Not all sites, especially smaller and standalone sites, have access to these more expensive AI tools that can interpret unstructured data. In addition, a lot of the queries that we generate depend on some degree of medical knowledge, so relying on data scientists alone can leave some holes in how protocols are interpreted. 

I commend Sanofi for addressing both of these issues by providing recommendations for how to structure queries, but also for piloting a program to provide a tool for EHR interrogation so we all have access to the same technology. 

"Incorporating the local PIs knowledge is essential when we generate queries, because unfortunately not everything found in the medical record is reality." 


How are you working with sites to utilize their EHRs for clinical research? 

Javara has been using EHR to augment our clinical research capabilities from our founding. We partner with healthcare systems, giving us access to large amounts of data, which we use for both feasibility and recruitment. 

We always ensure to incorporate the voice of the PI to make sure we are building queries that accurately capture the realities of each site/region, and to ensure that we are best able to capture these patients at the point of care and at the right time in their disease journey. 


Is there anything you want to touch upon re-creating inclusion/exclusion criteria that reflects the reality on the ground for patients? 

Incorporating the local PIs knowledge is essential when we generate queries, because unfortunately not everything found in the medical record is reality. A patient may be prescribed a GLP1 but due to cost barriers, supply issues, side effects, etc, the patient may not be taking the medication but it remains in the medical chart. Knowledge of the standard of care does not always reflect the realities of what care patients are getting in everyday practice. 
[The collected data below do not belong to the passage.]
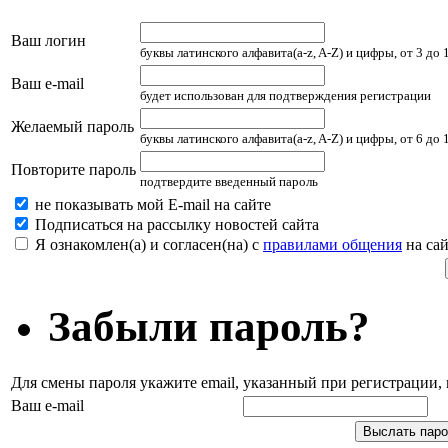
Ваш логин
буквы латинского алфавита(a-z, A-Z) и цифры, от 3 до
Ваш e-mail
будет использован для подтверждения регистрации
Желаемый пароль
буквы латинского алфавита(a-z, A-Z) и цифры, от 6 до
Повторите пароль
подтвердите введенный пароль
не показывать мой E-mail на сайте
Подписаться на рассылку новостей сайта
Я ознакомлен(а) и согласен(на) с
правилами общения
на сай
Забыли пароль?
Для смены пароля укажите email, указанный при регистрации
Ваш e-mail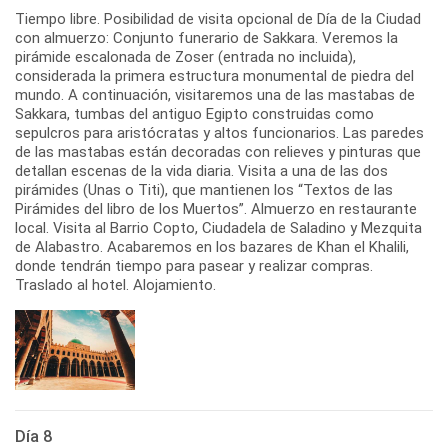
Tiempo libre. Posibilidad de visita opcional de Día de la Ciudad
con almuerzo: Conjunto funerario de Sakkara. Veremos la
pirámide escalonada de Zoser (entrada no incluida),
considerada la primera estructura monumental de piedra del
mundo. A continuación, visitaremos una de las mastabas de
Sakkara, tumbas del antiguo Egipto construidas como
sepulcros para aristócratas y altos funcionarios. Las paredes
de las mastabas están decoradas con relieves y pinturas que
detallan escenas de la vida diaria. Visita a una de las dos
pirámides (Unas o Titi), que mantienen los “Textos de las
Pirámides del libro de los Muertos”. Almuerzo en restaurante
local. Visita al Barrio Copto, Ciudadela de Saladino y Mezquita
de Alabastro. Acabaremos en los bazares de Khan el Khalili,
donde tendrán tiempo para pasear y realizar compras.
Traslado al hotel. Alojamiento.
Día 8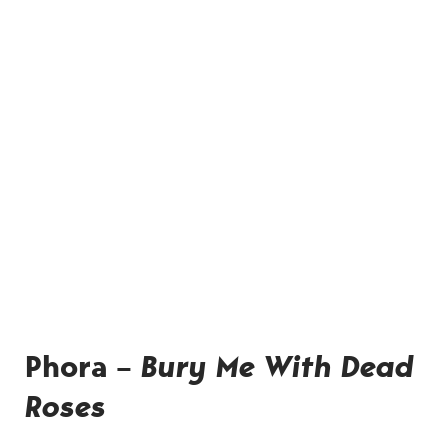
Phora –
Bury Me With Dead
Roses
What are the larger trends in clinical research or clinical care that you feel are particularly impactful for the CRAACO movement? 

One key trend is the desire to bring trials into new patient populations, as well as the need to expand the PI pool with new clinicians. 
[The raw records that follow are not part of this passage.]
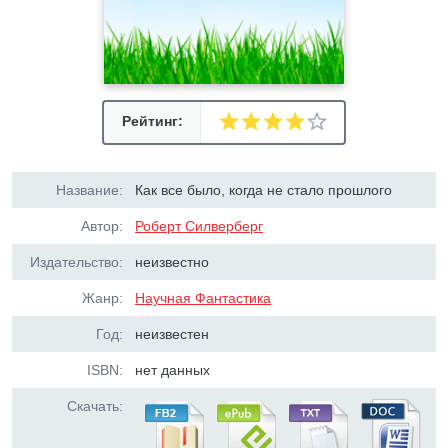
Рейтинг:
Название:
Как все было, когда не стало прошлого
Автор:
Роберт Силверберг
Издательство:
неизвестно
Жанр:
Научная Фантастика
Год:
неизвестен
ISBN:
нет данных
Скачать: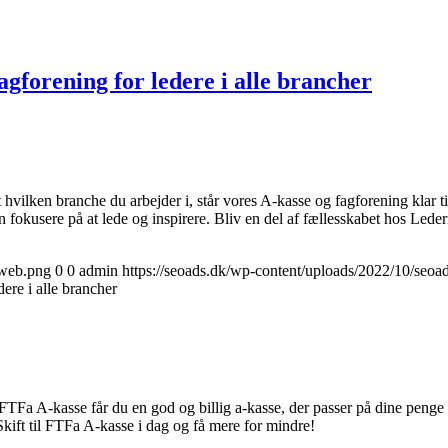
gforening for ledere i alle brancher
t hvilken branche du arbejder i, står vores A-kasse og fagforening klar 
kan fokusere på at lede og inspirere. Bliv en del af fællesskabet hos Led
-web.png
0
0
admin
https://seoads.dk/wp-content/uploads/2022/10/seoa
ere i alle brancher
FTFa A-kasse får du en god og billig a-kasse, der passer på dine penge 
Skift til FTFa A-kasse i dag og få mere for mindre!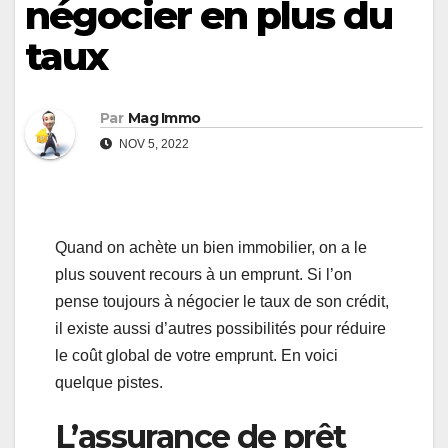
négocier en plus du
taux
Par
Mag Immo
NOV 5, 2022
Quand on achète un bien immobilier, on a le
plus souvent recours à un emprunt. Si l’on
pense toujours à négocier le taux de son crédit,
il existe aussi d’autres possibilités pour réduire
le coût global de votre emprunt. En voici
quelque pistes.
L’assurance de prêt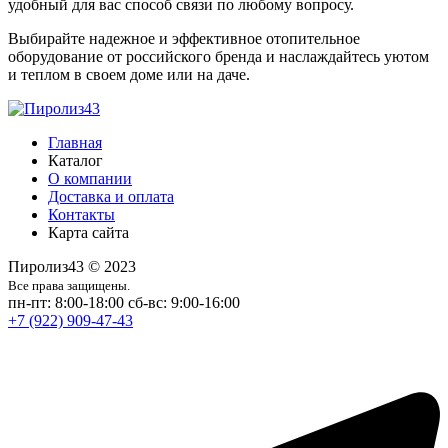
удобный для вас способ связи по любому вопросу.
Выбирайте надежное и эффективное отопительное
оборудование от российского бренда и наслаждайтесь уютом
и теплом в своем доме или на даче.
Главная
Каталог
О компании
Доставка и оплата
Контакты
Карта сайта
Пиролиз43 © 2023
Все права защищены.
пн-пт: 8:00-18:00
сб-вс: 9:00-16:00
+7 (922) 909-47-43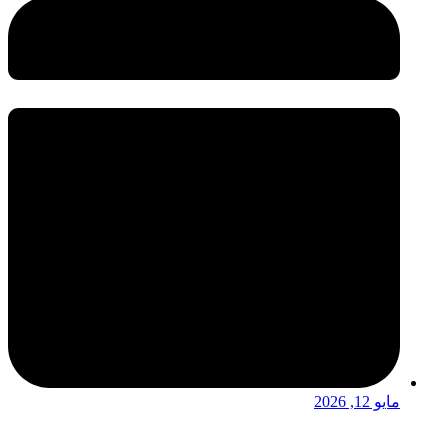
مايو 12, 2026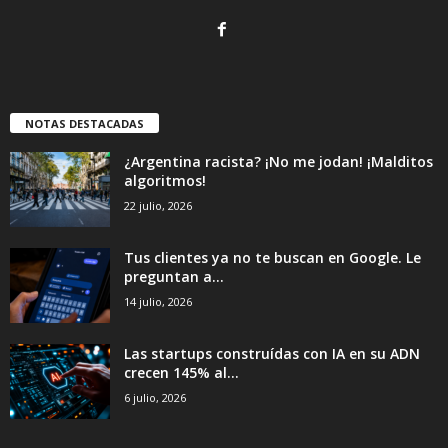
NOTAS DESTACADAS
¿Argentina racista? ¡No me jodan! ¡Malditos
algoritmos!
22 julio, 2026
Tus clientes ya no te buscan en Google. Le
preguntan a...
14 julio, 2026
Las startups construídas con IA en su ADN
crecen 145% al...
6 julio, 2026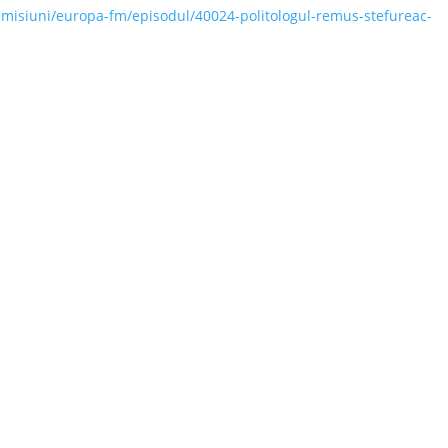
/emisiuni/europa-fm/episodul/40024-politologul-remus-stefureac-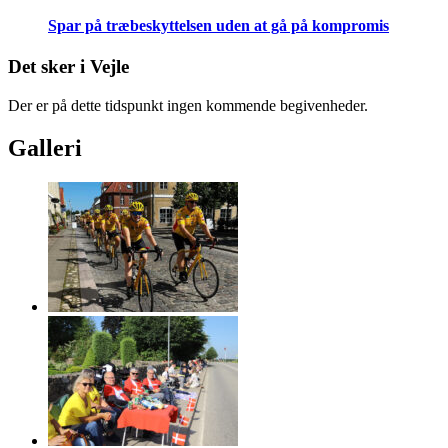
Spar på træbeskyttelsen uden at gå på kompromis
Det sker i Vejle
Der er på dette tidspunkt ingen kommende begivenheder.
Galleri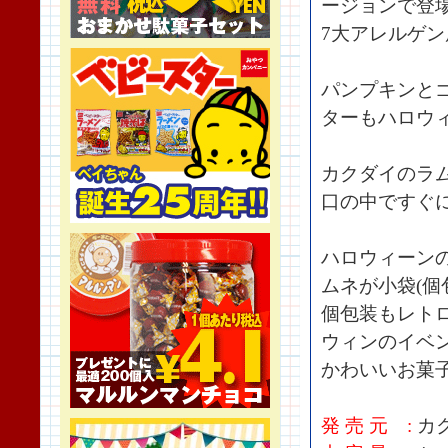
ージョンで登
7大アレルゲ
パンプキンと
ターもハロウ
カクダイのラ
口の中ですぐ
ハロウィーン
ムネが小袋(個
個包装もレト
ウィンのイベ
かわいいお菓
発 売 元 :
カ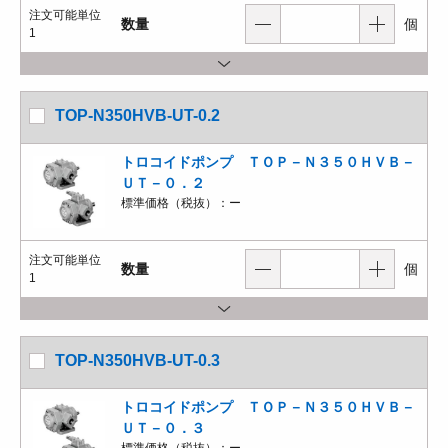
注文可能単位
数量
個
1
TOP-N350HVB-UT-0.2
トロコイドポンプ ＴＯＰ－Ｎ３５０ＨＶＢ－
ＵＴ－０．２
標準価格（税抜）：
ー
注文可能単位
数量
個
1
TOP-N350HVB-UT-0.3
トロコイドポンプ ＴＯＰ－Ｎ３５０ＨＶＢ－
ＵＴ－０．３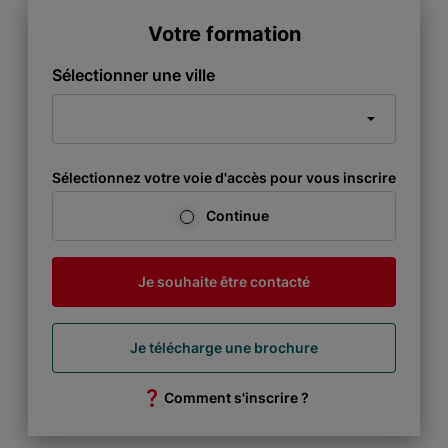
Votre formation
Sélectionner une ville
Sélectionnez votre voie d'accès pour vous inscrire
Continue
Je souhaite être contacté
Je télécharge une brochure
Comment s'inscrire ?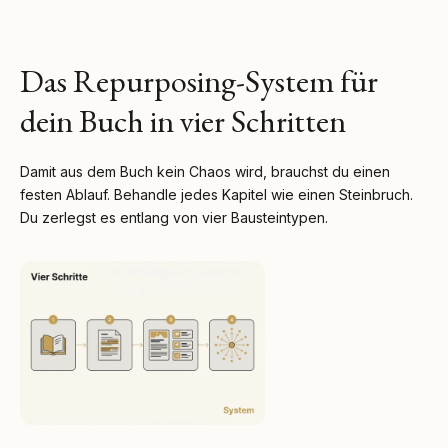
Das Repurposing-System für
dein Buch in vier Schritten
Damit aus dem Buch kein Chaos wird, brauchst du einen
festen Ablauf. Behandle jedes Kapitel wie einen Steinbruch.
Du zerlegst es entlang von vier Bausteintypen.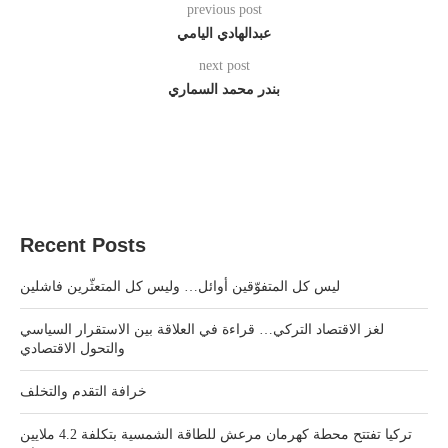
previous post
عبدالهادي اليامي
next post
بندر محمد السماري
Recent Posts
ليس كل المتفوّقين أوائل… وليس كل المتعثّرين فاشلين
لغز الاقتصاد التركي… قراءة في العلاقة بين الاستقرار السياسي
والتحول الاقتصادي
خرافة التقدم والتخلف
تركيا تفتتح محطة كهرمان مرعش للطاقة الشمسية بتكلفة 4.2 ملايين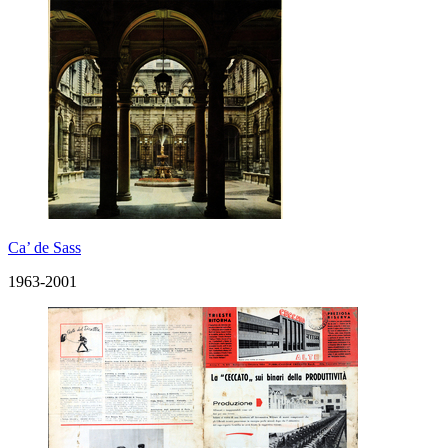
Ca’ de Sass
1963-2001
The ability to tap into EHR is important because it allows for easier identification of patients who may be good candidates for research, and it has the ability to give pharma the confidence that research patients fitting specific I/E are present in these untapped markets. 

In addition, we have seen trials looking for a narrower and narrower patient profile, which further necessitates the need of precise patient matching as efficiently as possible. 
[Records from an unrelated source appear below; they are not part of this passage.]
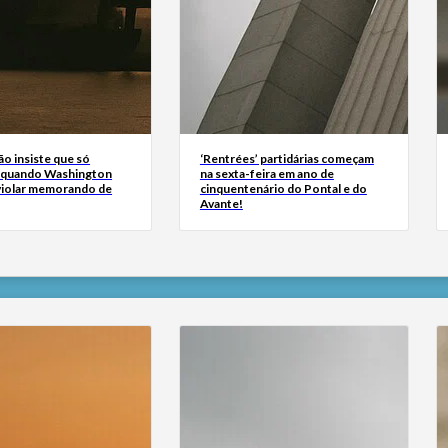
ão insiste que só
‘Rentrées’ partidárias começam
 quando Washington
na sexta-feira em ano de
 violar memorando de
cinquentenário do Pontal e do
Avante!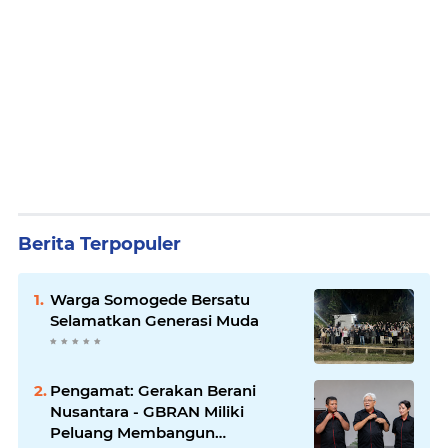
Berita Terpopuler
Warga Somogede Bersatu
Selamatkan Generasi Muda
Pengamat: Gerakan Berani
Nusantara - GBRAN Miliki
Peluang Membangun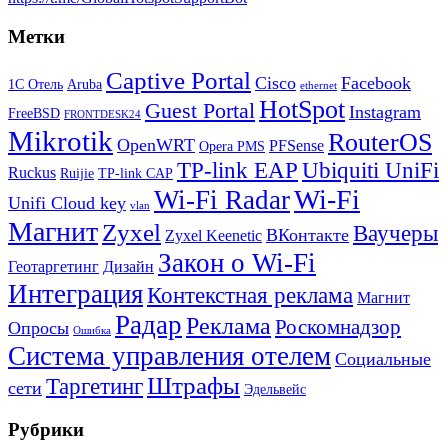
Метки
Captive Portal
Cisco
Facebook
1С Отель
Aruba
ethernet
HotSpot
Guest Portal
Instagram
FreeBSD
FRONTDESK24
Mikrotik
RouterOS
OpenWRT
PFSense
Opera PMS
TP-link EAP
Ubiquiti UniFi
Ruckus
Ruijie
TP-link CAP
Wi-Fi
Wi-Fi Radar
Unifi Cloud key
vlan
Магнит
Zyxel
Ваучеры
ВКонтакте
Zyxel Keenetic
Закон о Wi-Fi
Геотаргетинг
Дизайн
Интеграция
Контекстная реклама
Магнит
Радар
Реклама
Роскомнадзор
Опросы
Ошибка
Система управления отелем
Социальные
Штрафы
Таргетинг
сети
Эдельвейс
Рубрики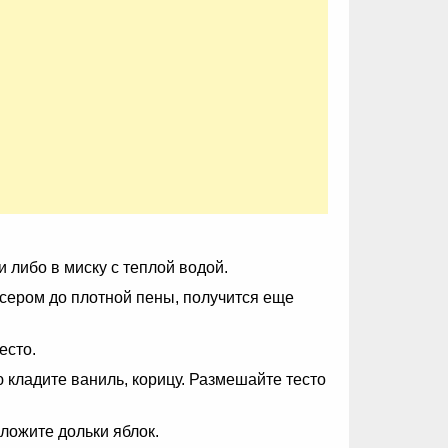
 либо в миску с теплой водой.
ксером до плотной пены, получится еще
есто.
 кладите ваниль, корицу. Размешайте тесто
ложите дольки яблок.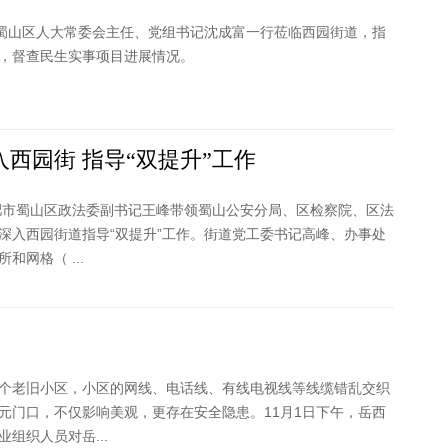
肥蜀山区人大常委会主任、党组书记沈成富一行莅临西园街道，指
，督查民生实事项目进展情况。
西园街 指导“双提升”工作
合肥市蜀山区政法委副书记王峰带领蜀山公安分局、区检察院、区法
深入西园街道指导“双提升”工作。街道党工委书记高峰、办事处
和网格（ ...
个老旧小区，小区的网线、电话线、有线电视线等线缆错乱交织
元门口，不仅影响美观，更存在安全隐患。11月1日下午，岳西
组织人员对岳...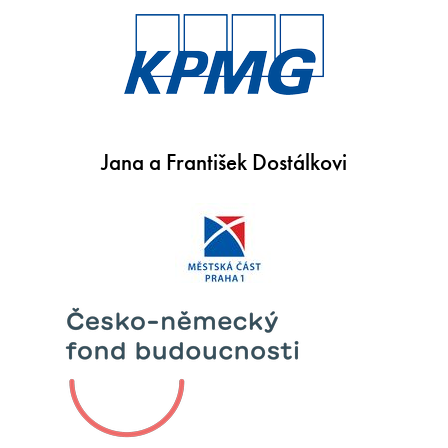
Jana a František Dostálkovi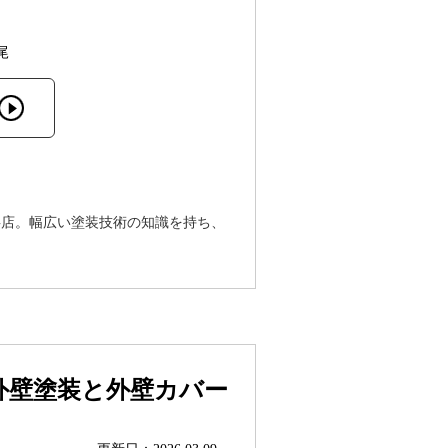
尾
事店。幅広い塗装技術の知識を持ち、
外壁塗装と外壁カバー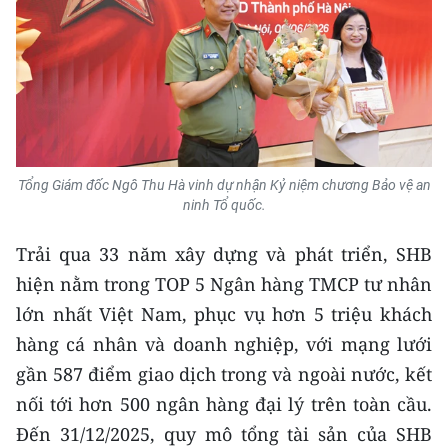
Tổng Giám đốc Ngô Thu Hà vinh dự nhận Kỷ niệm chương Bảo vệ an
ninh Tổ quốc.
Trải qua 33 năm xây dựng và phát triển, SHB
hiện nằm trong TOP 5 Ngân hàng TMCP tư nhân
lớn nhất Việt Nam, phục vụ hơn 5 triệu khách
hàng cá nhân và doanh nghiệp, với mạng lưới
gần 587 điểm giao dịch trong và ngoài nước, kết
nối tới hơn 500 ngân hàng đại lý trên toàn cầu.
Đến 31/12/2025, quy mô tổng tài sản của SHB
What do you see as some of the bigger challenges that remain in preventing the bridge between clinical care and clinical research?

A lot of the conversation in research these days revolves around AI. How do we streamline site selection, patient identification, recruitment, and trial conduct with newer technologies, etc. But the one piece missing from these conversations is trust. 

At the end of the day, I do not think that technology will ever replace providers in this last mile of recruitment. Patients are going to be much more likely to join clinical research trials when they hear about them from people they trust, including their local healthcare providers.


How can sponsors, CROs, IROs, and sites help each other overcome some of those challenges? 

I would encourage the continued formation of more of these site partnerships. When sites and pharma work together during protocol development, we are better able to align criteria with real-life patient profiles. 

It is much easier to modify an I/E early on in the process vs. when the trial is already running and needs a protocol amendment.  And we, at the sites, are always happy to support any of these efforts that will make research more accessible to our patients that need it the most. 

"At the end of the day, I do not think that technology will ever replace providers in this last mile of recruitment. Patients are going to be much more likely to join clinical research trials when they hear about them from people they trust, including their local healthcare providers."